Saray, halk düşmanı politikalarını pandemi süreciyle birlikte arttırdı. Salgın nedeniyle uygulanan sokağa çıkma yasağını fırsat bilen iktidar, kazanılan hakları gasp ediyor, doğanın talanı sürüyor. Bulaş riskini azaltmak için “evde kalın” çağrısı yapılırken, diğer taraftan işçiler çalışmak zorunda bırakılıyor. 

Halk sağlığının teminat altına alınması yönünde tüm uyarıları yok sayılırken, sokaktaki uygulamalar OHAL'i aratmıyor. Bu görüntülerden biri de dün (Pazartesi), sokağa çıkma yasağının üçüncü gününde Beyoğlu'nda yaşandı. Yasağa rağmen sokağa çıkan 13 kişi, maske takmadıkları ve sosyal mesafeyi korumadıkları iddiasıyla polis tarafından durduruldu, yüzleri duvara dönük bir şekilde saatlerce bekletildi. GBT kontrolünün ardından 3 bin 150'şer lira para cezası kesildi.

12 Eylül uygulamalarını hatırlatan görüntüler anaakım medyada "yasağı çiğnediler" şeklinde verildi, iktidar yanlıları da "bakın yasak dinlemeyenlere bu olur" diyerek hukuksuzluğu savundu.

ETHA'ya konuşan Halkların Demokratik Partisi (HDP) Milletvekili Murat Çepni, Saray'ın pandemi koşullarında ülkeyi OHAL'uygulamaları ile yönettiğini söyledi. Saray'ın sokağa çıkma yasaklarını, toplumu kendi emirleri doğrultusunda yönetmek için kullandığını kaydeden Çepni, "İktidar, sermaye yanlısı ne varsa eksik kalan, tamamlamaya gayret ediyor. Bir taraftan yasaların çıkarılması bir taraftan da özellikle doğaya dönük saldırılar kesintisiz sürdü" diye konuştu.

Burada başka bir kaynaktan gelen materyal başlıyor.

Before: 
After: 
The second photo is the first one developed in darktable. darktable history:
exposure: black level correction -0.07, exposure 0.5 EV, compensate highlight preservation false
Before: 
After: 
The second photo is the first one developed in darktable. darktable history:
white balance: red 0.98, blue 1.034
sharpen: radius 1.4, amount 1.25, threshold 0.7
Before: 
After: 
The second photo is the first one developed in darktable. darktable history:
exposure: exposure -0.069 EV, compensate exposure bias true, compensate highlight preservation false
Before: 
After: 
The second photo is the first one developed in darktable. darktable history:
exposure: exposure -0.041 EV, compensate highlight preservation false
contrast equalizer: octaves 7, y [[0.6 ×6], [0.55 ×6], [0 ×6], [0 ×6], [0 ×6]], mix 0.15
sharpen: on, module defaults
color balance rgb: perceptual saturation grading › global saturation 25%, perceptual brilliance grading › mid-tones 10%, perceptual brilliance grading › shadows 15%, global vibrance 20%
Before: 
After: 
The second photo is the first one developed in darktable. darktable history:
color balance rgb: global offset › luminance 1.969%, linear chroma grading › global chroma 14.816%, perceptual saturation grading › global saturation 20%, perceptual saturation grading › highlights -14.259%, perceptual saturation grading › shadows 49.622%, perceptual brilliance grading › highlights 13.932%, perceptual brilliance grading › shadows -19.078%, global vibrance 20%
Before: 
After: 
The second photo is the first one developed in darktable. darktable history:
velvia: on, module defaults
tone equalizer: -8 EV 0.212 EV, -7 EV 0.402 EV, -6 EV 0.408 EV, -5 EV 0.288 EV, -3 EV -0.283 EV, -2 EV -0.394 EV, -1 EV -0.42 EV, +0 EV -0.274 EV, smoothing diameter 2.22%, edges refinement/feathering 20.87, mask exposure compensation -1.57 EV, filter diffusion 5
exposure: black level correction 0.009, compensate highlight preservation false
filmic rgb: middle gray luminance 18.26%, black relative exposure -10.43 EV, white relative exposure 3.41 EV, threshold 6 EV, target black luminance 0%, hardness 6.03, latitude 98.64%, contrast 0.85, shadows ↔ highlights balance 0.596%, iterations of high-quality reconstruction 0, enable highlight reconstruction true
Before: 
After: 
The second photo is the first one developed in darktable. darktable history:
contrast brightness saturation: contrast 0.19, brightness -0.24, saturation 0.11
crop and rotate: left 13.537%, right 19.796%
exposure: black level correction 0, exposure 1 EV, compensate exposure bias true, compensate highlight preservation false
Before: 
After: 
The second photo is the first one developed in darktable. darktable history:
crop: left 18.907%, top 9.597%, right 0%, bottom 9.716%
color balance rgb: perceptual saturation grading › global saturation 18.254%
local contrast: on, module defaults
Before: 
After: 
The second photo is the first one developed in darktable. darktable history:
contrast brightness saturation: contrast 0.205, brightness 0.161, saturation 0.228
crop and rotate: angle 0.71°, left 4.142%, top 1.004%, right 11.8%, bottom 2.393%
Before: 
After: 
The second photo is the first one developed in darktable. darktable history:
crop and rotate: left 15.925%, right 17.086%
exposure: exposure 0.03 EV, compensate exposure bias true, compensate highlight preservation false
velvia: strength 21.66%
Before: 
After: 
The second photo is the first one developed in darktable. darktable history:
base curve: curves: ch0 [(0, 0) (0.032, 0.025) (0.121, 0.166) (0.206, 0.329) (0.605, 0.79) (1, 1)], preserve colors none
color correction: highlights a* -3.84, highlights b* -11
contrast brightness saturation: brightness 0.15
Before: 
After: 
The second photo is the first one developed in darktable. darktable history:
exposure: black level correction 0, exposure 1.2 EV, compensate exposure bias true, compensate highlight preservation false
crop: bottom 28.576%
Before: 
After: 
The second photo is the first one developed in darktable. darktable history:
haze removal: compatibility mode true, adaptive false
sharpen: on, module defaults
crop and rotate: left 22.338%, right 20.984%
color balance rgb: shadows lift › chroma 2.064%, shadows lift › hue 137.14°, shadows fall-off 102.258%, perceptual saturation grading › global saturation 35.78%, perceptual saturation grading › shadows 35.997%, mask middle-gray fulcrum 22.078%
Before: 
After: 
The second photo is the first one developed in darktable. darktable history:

'POLİS DEVLETİ UYGULAMASIDIR'
Salgın koşullarında milyonlarca işçinin çalışmak zorunda bırakıldığını anımsatan Çepni, sosyal medyada büyük tepkilere neden olan görüntüleri hatırlattı. Çepni, şunları söyledi: "İşçiler tıka basa servislerle işe giderken, bir arka sokağında, Beyoğlu'nda 13 insana yasağı ihlal ettiler diye hem ceza kesildi, hem de OHAL/darbe görüntüsüne benzer şekilde insanları duvara dayayarak teşhir ettiler. 'Yasağı ihlal ettiler cezalandırılmaları gerek' diyerek açıklamaya çalıştılar. Esasta bir polis devleti uygulaması, darbe uygulamasıdır karşımıza çıkan. Zaten iktidar sokağa çıkma yasaklarında onbinlerce insana ceza yağdırdı. Bunu bile fırsata dönüştürmeye çalıştı. Asla kabul edilemez bir uygulama ve görüntüdür."

İktidarın, salgın dönemindeki uygulamalarla kesinlikle halk sağlığını korumak için değil, halk üzerinde terör estirmek amacıyla hayata geçirdiğine dikkat çeken Çepni, "Başından bu yana 'pandemiye karşı mücadele bir yana esas olarak halka karşı bir mücadele yürütüyor' sözümüzün ne kadar doğru olduğunu bir kez daha gördük. Ne olursa olsun, insanları böyle teşhir etmek, rencide etmek, ezmek kimsenin hakkı değil. Tümüyle hukuksuz ve kanunsuzdur, bu uygulama bir çete uygulamasıdır. Dolayısıyla o insanlara yapılanlar hiçbir kanunla, hukukla açıklanamaz" dedi.

'POLİS SARAY'IN TALİMATIYLA HALKA ZULMÜ BÜYÜTÜYOR'
Sokakta anayasal hakkını kullanmaya çalışanlara polisin şiddet uyguladığını hatırlatan Çepni, "Polis bu süreci Saray'dan aldığı talimatlarla, halka karşı zulmünü büyütmek ve süreci örgütlemek için kullanıyor. Dolayısıyla biz HDP olarak o görüntüleri prostesto ediyor ve eleştiriyoruz" şeklinde konuştu.